However, the pictures have never been submitted and we are now informed that a
major magazine is attempting to purchase them.”
Hynek was getting the cold
shoulder from Blue Book. Jacques Vallee’s journal for Jan. 30, 1967, records
that, “Hynek went to Dayton without being able to see Quintanilla, who is still
mad at him.”
Two weeks later, the CIA’s National
Photographic Interpretation Center was finally completed. Dated February 17, 1967,
“Photo Analysis of UFO Photography," the 2.5-page written portion stated, “This
office cannot shed any light on the authenticity of this alleged UFO from this
photo analysis.” Several problematic elements were mentioned, including, “the
fact that the tail-section of the UFO was photographed in each case with the
same cross-section exposed casts some suspicion on the authenticity of the
UFO.”Without having the original prints
to examine, all they would say was, “inconclusive.”
Blue
Book’s Mock Saucer
If
the story was fading from the public’s memory, it got another boost in a
nationally syndicated Sunday magazine newspaper supplement, This Week March
5, 1967. The article was by L. Jerome Stanton on the Condon Study, “The Final
Word on Flying Saucers?”
This Week, March 5, 1967
It
included a half-page shot of the brothers and their saucer photo, noted Hynek’s
favorable appraisal, and stated, “Undoubtedly the photos will be shown to the
University of Colorado group.” He was right, but they and everyone else were stumped
by not having access to the originals.
Dr. Hynek
had frequently been away from the university, busy with the press, fretting
about what the Condon Study was doing, traveling, and giving lectures and interviews. (KABC-TV's
Press Conference on Feb. 26, 1967). One of those speaking engagements took him back to Michigan. The Associated
Press story, March 23, 1967, “UFO Expert Speaks At Hillsdale College,” reported
that Hynek still thought the Dexter UFO sightings were probably swamp gas, but
“the case is not really closed.” The topic of the Jaroslaw pictures came up:
“Asked
about Polaroid photographs taken by brothers Dan and Grant Jaroslaw outside
Detroit last Nov. 9, Hynek-said he understands the Air Force hopes to be able
to make a report on them in a few days. After two weeks of studying copies of
the Jaroslaw photographs, Hynek reported that ‘the possibility of a hoax seems
less likely (in photographs made with a camera of this type), although it has
not been eliminated entirely.’”
Maj. Nyls’
report on the project to duplicate the photos is absent from Blue Book, but he seems
to have been delayed until the second half of March. Nyls began by constructing
a model out of balsa wood, rounder than the Jaroslaw UFO, but close enough. Then
he painted it to match their photos, a light gray with a darker band around the
center. When he returned to the Jaroslaw property, he suspended the model from
the swing frame at two points with translucent fishing line. The Polaroid
Swinger used a plastic fixed focus single element lens, and it did not have the
resolution to detect a light-colored filament against the sky. The fishing line
didn’t show in the pictures. “I couldn’t even make it out with my own eyes,”

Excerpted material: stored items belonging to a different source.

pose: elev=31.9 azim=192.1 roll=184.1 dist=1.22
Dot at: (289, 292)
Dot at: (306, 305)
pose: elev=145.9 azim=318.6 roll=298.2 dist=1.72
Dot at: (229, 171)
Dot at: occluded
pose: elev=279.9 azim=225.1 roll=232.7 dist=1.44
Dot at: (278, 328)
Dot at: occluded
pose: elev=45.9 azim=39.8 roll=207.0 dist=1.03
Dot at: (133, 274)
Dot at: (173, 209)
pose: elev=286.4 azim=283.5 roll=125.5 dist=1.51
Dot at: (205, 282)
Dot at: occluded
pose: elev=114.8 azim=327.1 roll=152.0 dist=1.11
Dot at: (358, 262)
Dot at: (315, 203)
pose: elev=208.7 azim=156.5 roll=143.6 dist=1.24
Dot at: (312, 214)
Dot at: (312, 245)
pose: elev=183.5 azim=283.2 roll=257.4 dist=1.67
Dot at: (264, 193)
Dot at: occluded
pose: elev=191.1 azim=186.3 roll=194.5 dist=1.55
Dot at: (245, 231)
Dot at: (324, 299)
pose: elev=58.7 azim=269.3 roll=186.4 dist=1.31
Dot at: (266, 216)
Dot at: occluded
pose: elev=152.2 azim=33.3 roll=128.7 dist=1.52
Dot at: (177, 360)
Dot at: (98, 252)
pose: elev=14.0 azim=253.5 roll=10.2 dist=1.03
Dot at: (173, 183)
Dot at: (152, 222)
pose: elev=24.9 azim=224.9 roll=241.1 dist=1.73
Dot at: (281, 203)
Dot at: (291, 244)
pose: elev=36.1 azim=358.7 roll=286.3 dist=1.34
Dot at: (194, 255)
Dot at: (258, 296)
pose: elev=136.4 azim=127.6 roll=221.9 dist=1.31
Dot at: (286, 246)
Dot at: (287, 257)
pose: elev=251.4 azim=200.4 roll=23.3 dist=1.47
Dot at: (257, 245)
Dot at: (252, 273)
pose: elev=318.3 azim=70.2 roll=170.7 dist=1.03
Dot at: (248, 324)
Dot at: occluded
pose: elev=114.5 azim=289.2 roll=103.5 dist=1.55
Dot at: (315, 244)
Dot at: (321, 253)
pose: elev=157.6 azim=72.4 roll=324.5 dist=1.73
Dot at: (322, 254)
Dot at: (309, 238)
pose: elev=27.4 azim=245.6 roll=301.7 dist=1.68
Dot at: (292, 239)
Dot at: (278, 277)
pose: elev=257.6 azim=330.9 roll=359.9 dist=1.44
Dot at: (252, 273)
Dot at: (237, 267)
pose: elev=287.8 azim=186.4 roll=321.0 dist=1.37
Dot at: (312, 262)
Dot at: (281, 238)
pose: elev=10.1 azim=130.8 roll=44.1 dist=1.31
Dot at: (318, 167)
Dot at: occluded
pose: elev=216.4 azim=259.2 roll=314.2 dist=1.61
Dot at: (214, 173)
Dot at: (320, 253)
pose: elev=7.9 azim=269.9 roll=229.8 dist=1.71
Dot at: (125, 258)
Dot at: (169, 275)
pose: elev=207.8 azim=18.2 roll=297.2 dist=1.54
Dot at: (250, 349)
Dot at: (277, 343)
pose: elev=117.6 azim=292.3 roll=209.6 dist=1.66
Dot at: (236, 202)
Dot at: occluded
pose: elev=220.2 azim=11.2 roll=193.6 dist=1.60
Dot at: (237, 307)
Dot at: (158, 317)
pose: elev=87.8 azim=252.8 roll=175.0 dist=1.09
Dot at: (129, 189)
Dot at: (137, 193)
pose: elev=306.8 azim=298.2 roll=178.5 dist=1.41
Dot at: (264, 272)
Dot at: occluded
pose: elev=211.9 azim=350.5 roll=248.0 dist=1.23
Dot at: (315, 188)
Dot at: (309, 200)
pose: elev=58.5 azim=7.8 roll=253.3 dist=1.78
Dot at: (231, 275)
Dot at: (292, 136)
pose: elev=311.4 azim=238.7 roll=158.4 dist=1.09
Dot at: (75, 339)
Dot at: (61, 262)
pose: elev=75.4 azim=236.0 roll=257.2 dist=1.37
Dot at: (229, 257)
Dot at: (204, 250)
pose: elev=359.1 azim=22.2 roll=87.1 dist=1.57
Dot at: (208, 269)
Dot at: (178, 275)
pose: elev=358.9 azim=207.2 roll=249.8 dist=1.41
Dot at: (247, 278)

Nyls said. His first shot closely resembled the position of the saucer in the Jaroslaw
photos.
Maj. Nyls’ saucer photo #1
Then he swung the model out, capturing it pointed to the left, as if banking for a turn or descent. Afterwards, Nyls sent the two pictures to Hynek and crew for study. The photos were good. Nyls had said the boys’ UFO pictures, “the best I've ever seen," but his were even better.
Maj. Nyls’ saucer photo #2
Bill
Powers had engineered the photo test, and the results proved that there was
nothing unearthly about the boys’ pictures. When he was done, the Air Force issued
a press release about Nyls’ photos, one that while damning, carefully avoided
making any accusations:
23
March 1967
SELFRIDGE
AFB, Mich - Major Raymond W. Nyls, Unidentified
Flying Objects Officer here, took this photograph of a small model flying
saucer he made himself. He stood in the same spot where the Jaroslaw brothers
said they stood to take the photographs of the flying saucer they reported in
January. Major Nyls suspended his model on a thin string hanging from an
overhead pole. U.S. Air Force Photo
INFORMATION
DIVISION, 1st Fighter Wing, Selfridge AFB, Mich 48045
The Detroit News, March 26, 1967, reported the word about Maj. Nyls’ photos. “They
appear as almost duplicates of the originals,” Hynek said. “The ability to
closely duplicate a UFO picture is very significant. Nyls’ test showed that is
possible to essentially duplicate the Jaroslaw photos, using – and this is the
most important – the identical model camera in the identical position and under
the same basic conditions. This throws considerable doubt on the sighting and
removes it from serious consideration as far as I’m concerned.” The boys,
speaking to the press for the first time since the initial story, insisted it
was genuine, not a hoax. Grant said, “We saw something out there and we took
pictures of it. I don’t know what it was, but it was there. It was real.”
AP story, March 27, 1967
Alfred
Jaroslaw, the boys’ father, was incensed at the hoax allegation (and the ribbing
he was getting from friends). “This casts a lot of doubt on my boys and I'm
convinced they photographed what they said they saw. No models were involved.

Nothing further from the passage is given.